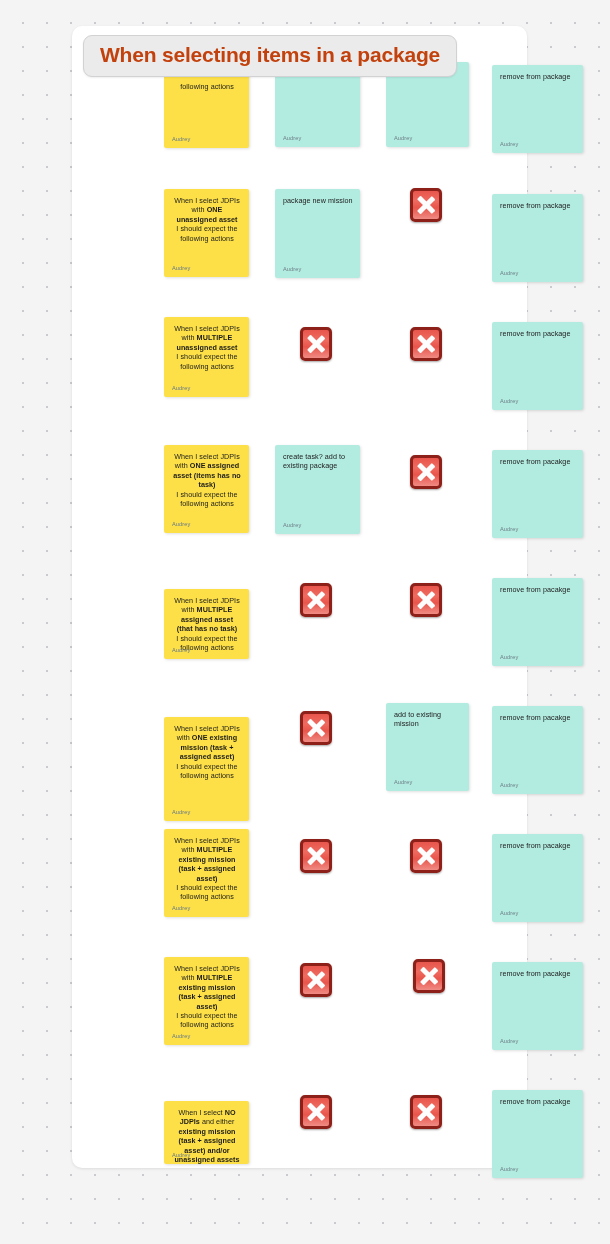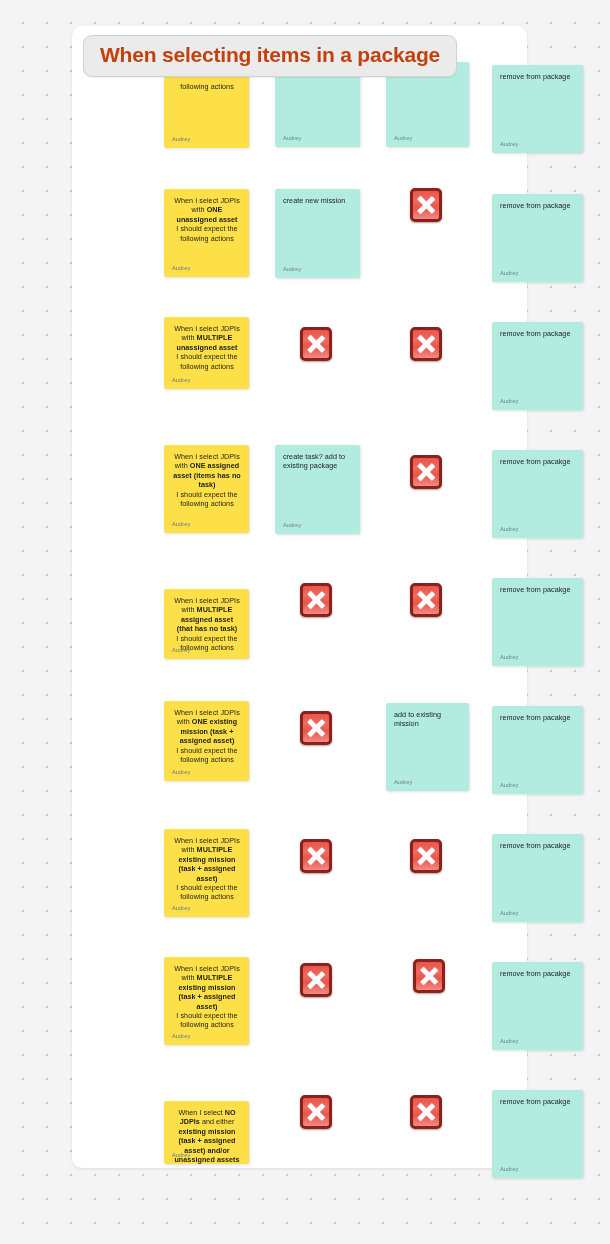--- a/index.html
+++ b/index.html
@@ -143,31 +143,31 @@
           <div class="card-text">remove from package</div>
           <div class="card-author">Audrey</div>
         </div>
       </div>
       <div class="row" style="top: 143px;">
         <div class="card blue col1" style="top: 0px; height: 88px;">
           <div class="card-text">When I select JDPIs with <b>ONE unassigned asset</b><br>I should expect the following actions</div>
           <div class="card-author">Audrey</div>
         </div>
         <div class="card green col2" style="top: 0px; height: 89px;">
-          <div class="card-text">create new mission</div>
+          <div class="card-text">package new mission</div>
           <div class="card-author">Audrey</div>
         </div>
         <div class="x-mark" style="left: 338px; top: 19px;"></div>
         <div class="card green col4" style="top: 5px; height: 88px;">
           <div class="card-text">remove from package</div>
           <div class="card-author">Audrey</div>
         </div>
       </div>
       <div class="row" style="top: 271px;">
-        <div class="card blue col1" style="top: 0px; height: 72px;">
+        <div class="card blue col1" style="top: 0px; height: 80px;">
           <div class="card-text">When I select JDPIs with <b>MULTIPLE unassigned asset</b><br>I should expect the following actions</div>
           <div class="card-author">Audrey</div>
         </div>
         <div class="x-mark" style="left: 228px; top: 30px;"></div>
         <div class="x-mark" style="left: 338px; top: 30px;"></div>
         <div class="card green col4" style="top: 5px; height: 88px;">
           <div class="card-text">remove from package</div>
           <div class="card-author">Audrey</div>
         </div>
       </div>
@@ -192,21 +192,21 @@
           <div class="card-author">Audrey</div>
         </div>
         <div class="x-mark" style="left: 228px; top: 30px;"></div>
         <div class="x-mark" style="left: 338px; top: 30px;"></div>
         <div class="card green col4" style="top: 5px; height: 88px;">
           <div class="card-text">remove from pacakge</div>
           <div class="card-author">Audrey</div>
         </div>
       </div>
       <div class="row" style="top: 655px;">
-        <div class="card blue col1" style="top: 0px; height: 80px; text-decoration: underline;">
+        <div class="card blue col1" style="top: 16px; height: 104px; text-decoration: underline;">
           <div class="card-text">When I select JDPIs with <b>ONE existing mission (task + assigned asset)</b><br>I should expect the following actions</div>
           <div class="card-author">Audrey</div>
         </div>
         <div class="x-mark" style="left: 228px; top: 30px;"></div>
         <div class="card green col3" style="top: 2px; height: 88px; text-decoration: underline;">
           <div class="card-text">add to existing mission</div>
           <div class="card-author">Audrey</div>
         </div>
         <div class="card green col4" style="top: 5px; height: 88px;">
           <div class="card-text">remove from pacakge</div>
◇ ◇ ◇ ◇ ◇
* _TASK GOAL_
Give the data above again, exactly and completely. No pictures go in.

* _TASK ANSWER_
--- a/index.html
+++ b/index.html
@@ -143,31 +143,31 @@
           <div class="card-text">remove from package</div>
           <div class="card-author">Audrey</div>
         </div>
       </div>
       <div class="row" style="top: 143px;">
         <div class="card blue col1" style="top: 0px; height: 88px;">
           <div class="card-text">When I select JDPIs with <b>ONE unassigned asset</b><br>I should expect the following actions</div>
           <div class="card-author">Audrey</div>
         </div>
         <div class="card green col2" style="top: 0px; height: 89px;">
-          <div class="card-text">create new mission</div>
+          <div class="card-text">package new mission</div>
           <div class="card-author">Audrey</div>
         </div>
         <div class="x-mark" style="left: 338px; top: 19px;"></div>
         <div class="card green col4" style="top: 5px; height: 88px;">
           <div class="card-text">remove from package</div>
           <div class="card-author">Audrey</div>
         </div>
       </div>
       <div class="row" style="top: 271px;">
-        <div class="card blue col1" style="top: 0px; height: 72px;">
+        <div class="card blue col1" style="top: 0px; height: 80px;">
           <div class="card-text">When I select JDPIs with <b>MULTIPLE unassigned asset</b><br>I should expect the following actions</div>
           <div class="card-author">Audrey</div>
         </div>
         <div class="x-mark" style="left: 228px; top: 30px;"></div>
         <div class="x-mark" style="left: 338px; top: 30px;"></div>
         <div class="card green col4" style="top: 5px; height: 88px;">
           <div class="card-text">remove from package</div>
           <div class="card-author">Audrey</div>
         </div>
       </div>
@@ -192,21 +192,21 @@
           <div class="card-author">Audrey</div>
         </div>
         <div class="x-mark" style="left: 228px; top: 30px;"></div>
         <div class="x-mark" style="left: 338px; top: 30px;"></div>
         <div class="card green col4" style="top: 5px; height: 88px;">
           <div class="card-text">remove from pacakge</div>
           <div class="card-author">Audrey</div>
         </div>
       </div>
       <div class="row" style="top: 655px;">
-        <div class="card blue col1" style="top: 0px; height: 80px; text-decoration: underline;">
+        <div class="card blue col1" style="top: 16px; height: 104px; text-decoration: underline;">
           <div class="card-text">When I select JDPIs with <b>ONE existing mission (task + assigned asset)</b><br>I should expect the following actions</div>
           <div class="card-author">Audrey</div>
         </div>
         <div class="x-mark" style="left: 228px; top: 30px;"></div>
         <div class="card green col3" style="top: 2px; height: 88px; text-decoration: underline;">
           <div class="card-text">add to existing mission</div>
           <div class="card-author">Audrey</div>
         </div>
         <div class="card green col4" style="top: 5px; height: 88px;">
           <div class="card-text">remove from pacakge</div>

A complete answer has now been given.